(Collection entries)
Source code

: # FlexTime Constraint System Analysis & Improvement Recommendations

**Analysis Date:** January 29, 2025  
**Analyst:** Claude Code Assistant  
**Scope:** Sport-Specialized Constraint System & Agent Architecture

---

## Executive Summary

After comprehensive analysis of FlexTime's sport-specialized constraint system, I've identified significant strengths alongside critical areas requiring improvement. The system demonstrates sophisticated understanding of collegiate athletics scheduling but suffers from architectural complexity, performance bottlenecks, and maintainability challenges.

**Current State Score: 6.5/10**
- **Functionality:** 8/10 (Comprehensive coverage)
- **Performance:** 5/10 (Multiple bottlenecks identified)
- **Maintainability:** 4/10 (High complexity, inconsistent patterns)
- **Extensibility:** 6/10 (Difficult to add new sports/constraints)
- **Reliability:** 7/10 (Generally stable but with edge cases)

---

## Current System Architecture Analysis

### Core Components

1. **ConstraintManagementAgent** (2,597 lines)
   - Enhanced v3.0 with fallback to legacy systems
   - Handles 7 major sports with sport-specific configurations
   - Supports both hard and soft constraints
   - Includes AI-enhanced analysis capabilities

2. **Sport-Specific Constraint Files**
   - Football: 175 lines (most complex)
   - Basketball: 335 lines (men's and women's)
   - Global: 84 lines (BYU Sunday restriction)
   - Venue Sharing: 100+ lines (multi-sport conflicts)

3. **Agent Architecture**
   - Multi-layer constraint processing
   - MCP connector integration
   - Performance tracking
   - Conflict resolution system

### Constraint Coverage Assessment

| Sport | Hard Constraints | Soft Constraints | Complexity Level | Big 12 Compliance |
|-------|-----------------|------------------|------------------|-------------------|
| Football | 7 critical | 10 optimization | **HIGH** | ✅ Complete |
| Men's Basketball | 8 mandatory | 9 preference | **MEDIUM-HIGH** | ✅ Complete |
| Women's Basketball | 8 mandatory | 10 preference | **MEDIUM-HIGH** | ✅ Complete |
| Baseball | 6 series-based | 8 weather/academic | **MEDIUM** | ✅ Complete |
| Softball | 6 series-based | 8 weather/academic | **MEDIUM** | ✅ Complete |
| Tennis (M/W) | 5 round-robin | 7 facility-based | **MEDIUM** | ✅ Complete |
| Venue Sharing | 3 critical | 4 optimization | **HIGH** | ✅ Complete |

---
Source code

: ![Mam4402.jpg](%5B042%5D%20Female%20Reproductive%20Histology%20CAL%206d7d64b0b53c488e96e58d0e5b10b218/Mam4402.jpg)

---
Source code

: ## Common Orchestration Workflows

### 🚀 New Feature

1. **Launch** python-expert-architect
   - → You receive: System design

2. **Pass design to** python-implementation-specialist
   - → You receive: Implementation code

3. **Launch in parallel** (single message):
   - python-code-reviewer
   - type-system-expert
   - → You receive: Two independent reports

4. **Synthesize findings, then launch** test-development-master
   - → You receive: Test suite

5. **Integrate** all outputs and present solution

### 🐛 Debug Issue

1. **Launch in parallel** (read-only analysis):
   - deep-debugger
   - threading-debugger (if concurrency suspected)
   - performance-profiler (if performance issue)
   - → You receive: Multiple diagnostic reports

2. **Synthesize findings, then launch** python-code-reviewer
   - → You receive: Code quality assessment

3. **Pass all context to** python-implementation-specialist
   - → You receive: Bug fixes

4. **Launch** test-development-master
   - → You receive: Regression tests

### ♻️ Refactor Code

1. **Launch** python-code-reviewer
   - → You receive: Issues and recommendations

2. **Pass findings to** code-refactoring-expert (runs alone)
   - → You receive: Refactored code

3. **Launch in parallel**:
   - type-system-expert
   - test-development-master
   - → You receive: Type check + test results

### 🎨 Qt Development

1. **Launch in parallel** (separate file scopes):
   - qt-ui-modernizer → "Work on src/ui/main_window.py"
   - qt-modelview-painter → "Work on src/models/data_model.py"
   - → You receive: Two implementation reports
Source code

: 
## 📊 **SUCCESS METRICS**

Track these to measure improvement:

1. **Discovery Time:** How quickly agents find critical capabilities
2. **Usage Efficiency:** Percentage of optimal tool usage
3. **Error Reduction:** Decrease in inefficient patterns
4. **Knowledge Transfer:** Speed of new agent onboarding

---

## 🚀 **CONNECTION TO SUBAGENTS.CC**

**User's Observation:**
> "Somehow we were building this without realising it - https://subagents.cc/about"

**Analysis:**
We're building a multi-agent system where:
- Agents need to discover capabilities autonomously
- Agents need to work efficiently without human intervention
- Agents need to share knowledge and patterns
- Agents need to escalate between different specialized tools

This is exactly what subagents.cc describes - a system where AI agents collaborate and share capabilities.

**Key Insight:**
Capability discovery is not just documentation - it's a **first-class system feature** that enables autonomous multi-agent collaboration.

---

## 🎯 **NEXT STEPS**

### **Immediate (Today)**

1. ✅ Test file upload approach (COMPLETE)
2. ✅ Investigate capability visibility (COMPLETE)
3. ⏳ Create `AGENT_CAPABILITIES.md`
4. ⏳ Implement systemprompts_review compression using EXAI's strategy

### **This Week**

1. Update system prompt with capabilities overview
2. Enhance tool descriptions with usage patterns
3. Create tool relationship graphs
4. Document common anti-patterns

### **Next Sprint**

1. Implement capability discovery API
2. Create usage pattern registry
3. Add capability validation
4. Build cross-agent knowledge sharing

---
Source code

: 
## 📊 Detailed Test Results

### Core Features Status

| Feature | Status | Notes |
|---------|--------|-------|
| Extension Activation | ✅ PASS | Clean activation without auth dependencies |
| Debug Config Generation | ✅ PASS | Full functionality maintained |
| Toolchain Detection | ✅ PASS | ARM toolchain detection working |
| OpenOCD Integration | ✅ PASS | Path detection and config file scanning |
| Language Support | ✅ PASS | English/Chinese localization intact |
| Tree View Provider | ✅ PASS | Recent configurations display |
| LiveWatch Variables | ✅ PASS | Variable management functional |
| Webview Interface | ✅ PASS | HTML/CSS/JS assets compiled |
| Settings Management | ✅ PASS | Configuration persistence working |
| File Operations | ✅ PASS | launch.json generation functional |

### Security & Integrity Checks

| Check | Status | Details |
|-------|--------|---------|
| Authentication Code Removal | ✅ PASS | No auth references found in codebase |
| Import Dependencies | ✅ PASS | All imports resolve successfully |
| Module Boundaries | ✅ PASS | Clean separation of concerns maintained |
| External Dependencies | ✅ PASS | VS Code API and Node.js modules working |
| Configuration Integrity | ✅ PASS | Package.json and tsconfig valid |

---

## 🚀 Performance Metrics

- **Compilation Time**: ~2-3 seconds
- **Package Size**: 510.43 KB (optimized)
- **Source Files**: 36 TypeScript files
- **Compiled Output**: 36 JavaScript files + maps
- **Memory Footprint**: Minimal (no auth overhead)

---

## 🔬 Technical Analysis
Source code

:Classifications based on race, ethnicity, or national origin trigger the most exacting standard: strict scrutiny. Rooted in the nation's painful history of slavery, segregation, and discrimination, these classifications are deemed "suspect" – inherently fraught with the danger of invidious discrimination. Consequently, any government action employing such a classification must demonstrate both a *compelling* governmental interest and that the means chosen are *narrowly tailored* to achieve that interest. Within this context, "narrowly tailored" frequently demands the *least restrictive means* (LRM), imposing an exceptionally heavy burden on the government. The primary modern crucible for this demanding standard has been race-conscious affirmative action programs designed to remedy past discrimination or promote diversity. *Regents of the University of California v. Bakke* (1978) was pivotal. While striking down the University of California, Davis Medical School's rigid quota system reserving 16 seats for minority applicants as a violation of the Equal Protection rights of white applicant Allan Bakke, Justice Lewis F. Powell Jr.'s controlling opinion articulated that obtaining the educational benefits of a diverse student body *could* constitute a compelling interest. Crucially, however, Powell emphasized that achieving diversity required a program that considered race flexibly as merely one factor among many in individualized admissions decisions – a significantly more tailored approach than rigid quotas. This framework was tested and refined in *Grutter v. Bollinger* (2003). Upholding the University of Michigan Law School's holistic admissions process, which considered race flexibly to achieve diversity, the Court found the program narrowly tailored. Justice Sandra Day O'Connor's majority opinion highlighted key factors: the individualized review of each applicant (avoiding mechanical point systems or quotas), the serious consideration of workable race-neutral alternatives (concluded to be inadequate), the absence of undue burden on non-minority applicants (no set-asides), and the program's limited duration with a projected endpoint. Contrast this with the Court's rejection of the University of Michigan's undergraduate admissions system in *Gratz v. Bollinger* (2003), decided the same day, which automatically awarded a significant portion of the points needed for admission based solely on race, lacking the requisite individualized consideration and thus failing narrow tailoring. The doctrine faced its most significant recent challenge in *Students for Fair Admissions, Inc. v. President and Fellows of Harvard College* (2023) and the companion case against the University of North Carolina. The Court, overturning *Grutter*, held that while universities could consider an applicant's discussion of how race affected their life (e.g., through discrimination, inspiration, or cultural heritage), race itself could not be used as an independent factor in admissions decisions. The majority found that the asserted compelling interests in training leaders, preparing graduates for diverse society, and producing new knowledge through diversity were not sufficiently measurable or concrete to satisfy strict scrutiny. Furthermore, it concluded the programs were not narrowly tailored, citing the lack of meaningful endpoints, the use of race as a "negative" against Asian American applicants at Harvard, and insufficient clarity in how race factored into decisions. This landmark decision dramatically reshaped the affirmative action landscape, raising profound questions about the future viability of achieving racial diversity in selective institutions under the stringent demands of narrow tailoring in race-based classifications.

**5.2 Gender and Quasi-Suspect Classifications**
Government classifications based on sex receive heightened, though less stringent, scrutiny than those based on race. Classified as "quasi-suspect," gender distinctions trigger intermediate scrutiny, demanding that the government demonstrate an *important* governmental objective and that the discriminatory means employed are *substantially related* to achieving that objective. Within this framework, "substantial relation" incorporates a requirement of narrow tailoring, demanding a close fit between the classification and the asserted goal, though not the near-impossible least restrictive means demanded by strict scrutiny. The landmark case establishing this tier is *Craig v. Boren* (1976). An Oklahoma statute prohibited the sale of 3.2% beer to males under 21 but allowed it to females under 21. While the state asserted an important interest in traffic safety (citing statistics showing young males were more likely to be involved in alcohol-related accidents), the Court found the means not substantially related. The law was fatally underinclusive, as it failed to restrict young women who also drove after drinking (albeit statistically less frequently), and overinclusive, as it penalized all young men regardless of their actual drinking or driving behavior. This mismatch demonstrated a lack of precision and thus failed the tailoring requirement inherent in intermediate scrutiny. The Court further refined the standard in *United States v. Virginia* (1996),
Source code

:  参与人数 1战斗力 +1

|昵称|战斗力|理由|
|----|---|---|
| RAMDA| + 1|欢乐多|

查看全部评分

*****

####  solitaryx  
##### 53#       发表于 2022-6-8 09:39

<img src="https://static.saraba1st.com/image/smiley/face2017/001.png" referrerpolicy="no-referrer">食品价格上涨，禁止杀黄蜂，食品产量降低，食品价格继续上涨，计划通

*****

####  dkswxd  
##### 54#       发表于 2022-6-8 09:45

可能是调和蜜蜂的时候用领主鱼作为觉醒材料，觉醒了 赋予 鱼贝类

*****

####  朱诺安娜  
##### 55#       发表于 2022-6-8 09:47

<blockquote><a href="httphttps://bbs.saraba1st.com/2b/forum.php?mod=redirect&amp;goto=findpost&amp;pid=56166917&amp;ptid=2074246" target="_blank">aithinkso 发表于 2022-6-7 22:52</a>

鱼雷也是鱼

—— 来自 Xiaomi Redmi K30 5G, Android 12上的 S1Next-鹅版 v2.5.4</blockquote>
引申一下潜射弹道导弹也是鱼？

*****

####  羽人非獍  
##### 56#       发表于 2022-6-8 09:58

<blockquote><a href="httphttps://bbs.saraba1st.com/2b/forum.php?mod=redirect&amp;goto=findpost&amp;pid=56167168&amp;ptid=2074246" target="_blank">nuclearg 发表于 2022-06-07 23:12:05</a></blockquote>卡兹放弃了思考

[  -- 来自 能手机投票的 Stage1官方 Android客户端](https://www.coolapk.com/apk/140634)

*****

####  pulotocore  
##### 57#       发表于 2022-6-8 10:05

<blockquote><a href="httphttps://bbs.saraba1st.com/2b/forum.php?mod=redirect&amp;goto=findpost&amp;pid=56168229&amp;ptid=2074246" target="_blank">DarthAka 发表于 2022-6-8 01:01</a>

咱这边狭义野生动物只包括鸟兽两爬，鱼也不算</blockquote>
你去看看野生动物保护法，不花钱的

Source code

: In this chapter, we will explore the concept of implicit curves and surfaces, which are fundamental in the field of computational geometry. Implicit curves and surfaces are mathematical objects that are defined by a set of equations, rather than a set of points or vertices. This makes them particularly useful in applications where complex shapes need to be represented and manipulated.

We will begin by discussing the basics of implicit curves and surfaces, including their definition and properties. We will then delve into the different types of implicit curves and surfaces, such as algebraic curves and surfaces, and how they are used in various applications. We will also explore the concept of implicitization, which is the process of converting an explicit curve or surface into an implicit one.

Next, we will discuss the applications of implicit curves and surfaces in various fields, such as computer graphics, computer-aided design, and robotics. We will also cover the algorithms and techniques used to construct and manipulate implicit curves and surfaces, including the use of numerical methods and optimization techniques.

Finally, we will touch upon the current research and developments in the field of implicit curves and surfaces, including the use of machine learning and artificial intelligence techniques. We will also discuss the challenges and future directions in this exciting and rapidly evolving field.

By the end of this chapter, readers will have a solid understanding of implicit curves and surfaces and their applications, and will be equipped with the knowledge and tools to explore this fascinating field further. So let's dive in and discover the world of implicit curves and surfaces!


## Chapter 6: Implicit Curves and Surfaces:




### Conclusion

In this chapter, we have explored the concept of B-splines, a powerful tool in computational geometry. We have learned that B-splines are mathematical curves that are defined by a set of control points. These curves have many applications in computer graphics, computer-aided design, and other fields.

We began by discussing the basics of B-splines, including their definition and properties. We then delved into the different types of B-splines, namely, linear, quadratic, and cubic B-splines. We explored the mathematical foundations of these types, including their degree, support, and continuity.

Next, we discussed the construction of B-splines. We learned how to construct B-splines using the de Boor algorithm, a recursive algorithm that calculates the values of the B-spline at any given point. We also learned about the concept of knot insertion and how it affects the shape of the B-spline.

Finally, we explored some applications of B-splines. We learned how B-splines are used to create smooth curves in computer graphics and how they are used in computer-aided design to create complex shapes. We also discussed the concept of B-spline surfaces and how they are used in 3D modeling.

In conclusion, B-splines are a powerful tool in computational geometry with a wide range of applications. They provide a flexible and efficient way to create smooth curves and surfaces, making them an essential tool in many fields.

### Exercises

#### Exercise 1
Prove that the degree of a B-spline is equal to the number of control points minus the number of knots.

WORK REQUIRED:
Copy the lines of the entries above verbatim, beginning with the line that contains "1. **Launch** python-expert-architect" and continuing through the line that contains "- → You receive: Refactored code".

SOLVED EXERCISE:
1. **Launch** python-expert-architect
   - → You receive: System design

2. **Pass design to** python-implementation-specialist
   - → You receive: Implementation code

3. **Launch in parallel** (single message):
   - python-code-reviewer
   - type-system-expert
   - → You receive: Two independent reports

4. **Synthesize findings, then launch** test-development-master
   - → You receive: Test suite

5. **Integrate** all outputs and present solution

### 🐛 Debug Issue

1. **Launch in parallel** (read-only analysis):
   - deep-debugger
   - threading-debugger (if concurrency suspected)
   - performance-profiler (if performance issue)
   - → You receive: Multiple diagnostic reports

2. **Synthesize findings, then launch** python-code-reviewer
   - → You receive: Code quality assessment

3. **Pass all context to** python-implementation-specialist
   - → You receive: Bug fixes

4. **Launch** test-development-master
   - → You receive: Regression tests

### ♻️ Refactor Code

1. **Launch** python-code-reviewer
   - → You receive: Issues and recommendations

2. **Pass findings to** code-refactoring-expert (runs alone)
   - → You receive: Refactored code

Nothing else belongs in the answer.